Когда Пархома выписывали из Станиславского госпиталя, его до самых ворот провожали соседи по палате. От него, как и от путиловца Яковлева, они услышали много интересного о войне и правителях, развязавших войну. Убедились, что народу война не нужна, что затеяли ее цари и толстосумы. И потом этим солдатам, вернувшимся после госпиталя в полки и в родные селения, было что рассказать о большевиках, которые выступают против войны и против царя, хотят отобрать землю у помещиков, чтобы отдать ее крестьянам. Многие из них на войне услышали впервые имя человека, который, невзирая ни на что — ни на страшные трудности, ни на гонения и тюрьмы, объединяет большевиков, чтобы они смело вели вперед народ навстречу революционным бурям.

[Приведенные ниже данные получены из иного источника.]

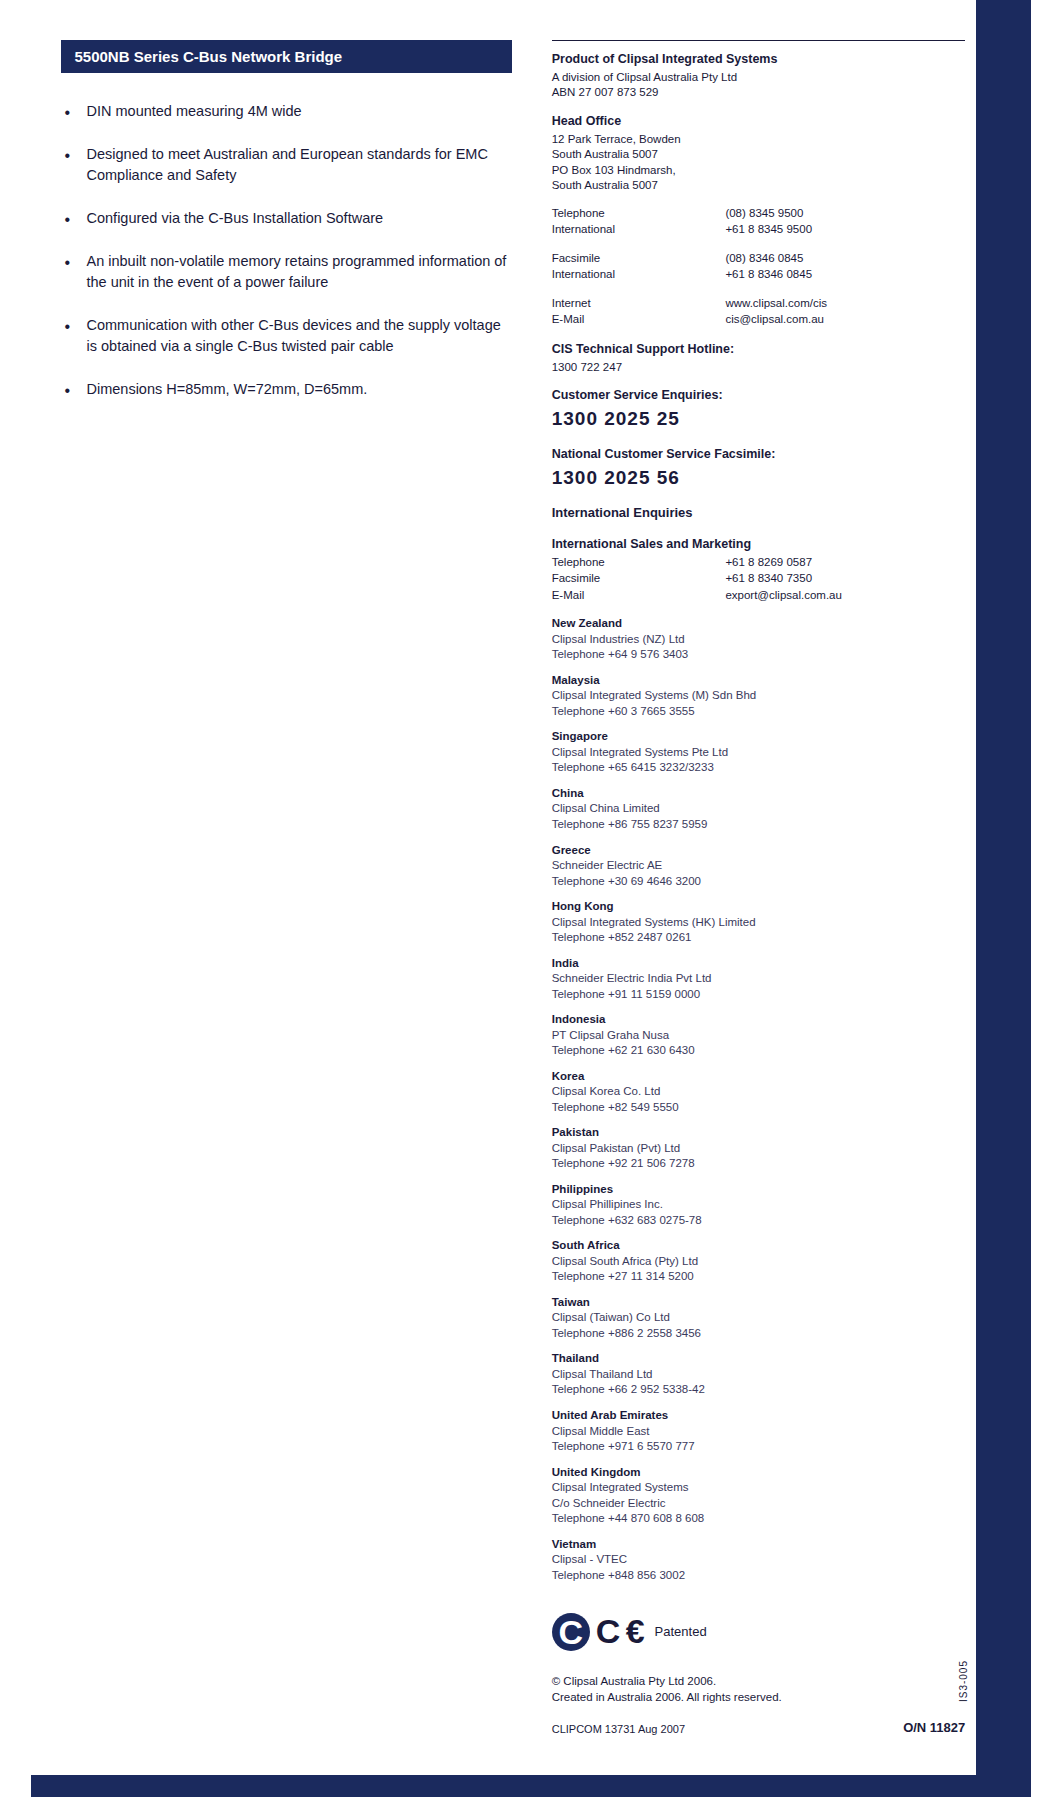5500NB Series C-Bus Network Bridge
DIN mounted measuring 4M wide
Designed to meet Australian and European standards for EMC Compliance and Safety
Configured via the C-Bus Installation Software
An inbuilt non-volatile memory retains programmed information of the unit in the event of a power failure
Communication with other C-Bus devices and the supply voltage is obtained via a single C-Bus twisted pair cable
Dimensions H=85mm, W=72mm, D=65mm.
Product of Clipsal Integrated Systems
A division of Clipsal Australia Pty Ltd
ABN 27 007 873 529
Head Office
12 Park Terrace, Bowden
South Australia 5007
PO Box 103 Hindmarsh,
South Australia 5007
| Telephone | (08) 8345 9500 |
| International | +61 8 8345 9500 |
| Facsimile | (08) 8346 0845 |
| International | +61 8 8346 0845 |
| Internet | www.clipsal.com/cis |
| E-Mail | cis@clipsal.com.au |
CIS Technical Support Hotline:
1300 722 247
Customer Service Enquiries:
1300 2025 25
National Customer Service Facsimile:
1300 2025 56
International Enquiries
International Sales and Marketing
| Telephone | +61 8 8269 0587 |
| Facsimile | +61 8 8340 7350 |
| E-Mail | export@clipsal.com.au |
New Zealand
Clipsal Industries (NZ) Ltd
Telephone +64 9 576 3403
Malaysia
Clipsal Integrated Systems (M) Sdn Bhd
Telephone +60 3 7665 3555
Singapore
Clipsal Integrated Systems Pte Ltd
Telephone +65 6415 3232/3233
China
Clipsal China Limited
Telephone +86 755 8237 5959
Greece
Schneider Electric AE
Telephone +30 69 4646 3200
Hong Kong
Clipsal Integrated Systems (HK) Limited
Telephone +852 2487 0261
India
Schneider Electric India Pvt Ltd
Telephone +91 11 5159 0000
Indonesia
PT Clipsal Graha Nusa
Telephone +62 21 630 6430
Korea
Clipsal Korea Co. Ltd
Telephone +82 549 5550
Pakistan
Clipsal Pakistan (Pvt) Ltd
Telephone +92 21 506 7278
Philippines
Clipsal Phillipines Inc.
Telephone +632 683 0275-78
South Africa
Clipsal South Africa (Pty) Ltd
Telephone +27 11 314 5200
Taiwan
Clipsal (Taiwan) Co Ltd
Telephone +886 2 2558 3456
Thailand
Clipsal Thailand Ltd
Telephone +66 2 952 5338-42
United Arab Emirates
Clipsal Middle East
Telephone +971 6 5570 777
United Kingdom
Clipsal Integrated Systems
C/o Schneider Electric
Telephone +44 870 608 8 608
Vietnam
Clipsal - VTEC
Telephone +848 856 3002
C
C €
Patented
© Clipsal Australia Pty Ltd 2006.
Created in Australia 2006. All rights reserved.
CLIPCOM 13731 Aug 2007
O/N 11827
IS3-005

После госпиталя Пархом не попал в свой полк, хотя и очень просил направить его туда. На фронте создалась такая тяжелая обстановка, что военные коменданты городов не знали, что делать, не ведали, куда отошли дивизии из-под Пере-мышля, и направляли выздоровевших солдат в самый ближайший полк, который готовился занять новый рубеж обороны южнее Станислава.

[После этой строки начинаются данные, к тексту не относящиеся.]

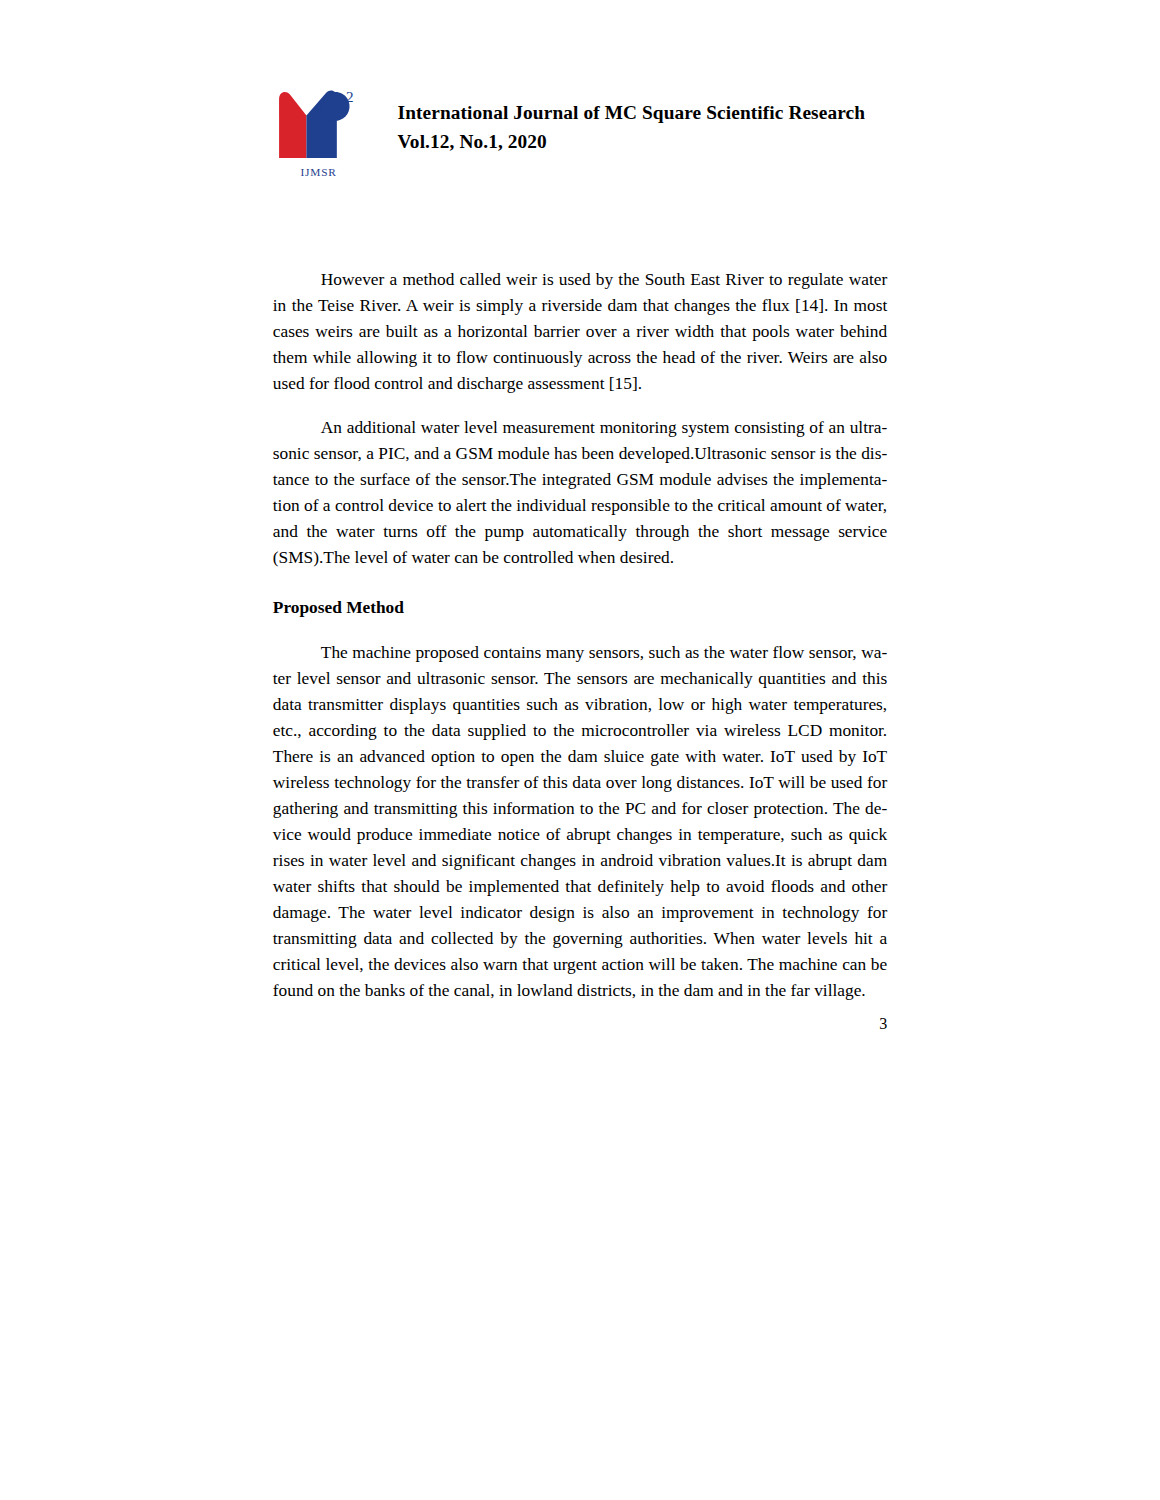2 IJMSR
International Journal of MC Square Scientific Research Vol.12, No.1, 2020
However a method called weir is used by the South East River to regulate water in the Teise River. A weir is simply a riverside dam that changes the flux [14]. In most cases weirs are built as a horizontal barrier over a river width that pools water behind them while allowing it to flow continuously across the head of the river. Weirs are also used for flood control and discharge assessment [15].
An additional water level measurement monitoring system consisting of an ultrasonic sensor, a PIC, and a GSM module has been developed.Ultrasonic sensor is the distance to the surface of the sensor.The integrated GSM module advises the implementation of a control device to alert the individual responsible to the critical amount of water, and the water turns off the pump automatically through the short message service (SMS).The level of water can be controlled when desired.
Proposed Method
The machine proposed contains many sensors, such as the water flow sensor, water level sensor and ultrasonic sensor. The sensors are mechanically quantities and this data transmitter displays quantities such as vibration, low or high water temperatures, etc., according to the data supplied to the microcontroller via wireless LCD monitor. There is an advanced option to open the dam sluice gate with water. IoT used by IoT wireless technology for the transfer of this data over long distances. IoT will be used for gathering and transmitting this information to the PC and for closer protection. The device would produce immediate notice of abrupt changes in temperature, such as quick rises in water level and significant changes in android vibration values.It is abrupt dam water shifts that should be implemented that definitely help to avoid floods and other damage. The water level indicator design is also an improvement in technology for transmitting data and collected by the governing authorities. When water levels hit a critical level, the devices also warn that urgent action will be taken. The machine can be found on the banks of the canal, in lowland districts, in the dam and in the far village.
3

Выписанные из госпиталя солдаты толпились возле комендатуры, ожидая направления в части. Пархом слышал, как они жаловались на плохое питание, на отсутствие сапог, ругали бездарных командиров полков и высших начальников. Особенно негодовали из-за сдачи Перемышля.

— Зачем же мы мерзли зимой в окопах? — возмущались они.

— Недолго удерживали Перемышль — в марте взяли, а в мае отдали, — сказал другой.

— Хорошо хоть, живыми вырвались оттуда! — резюмировал третий.

— А забыл, сколько наших погибло зимой в Карпатах? — добавил четвертый.

— Не забыли мы! Об этом еще напомним кому следует! — сказал бородатый солдат, одетый в шинель с прожженными полами.

— А кому это надо напомнить? — спросил бородатого молодой солдат из новоприбывших.

— Найдут кому напомнить! — ответил словоохотливый бородач. — Придет время — всех найдут.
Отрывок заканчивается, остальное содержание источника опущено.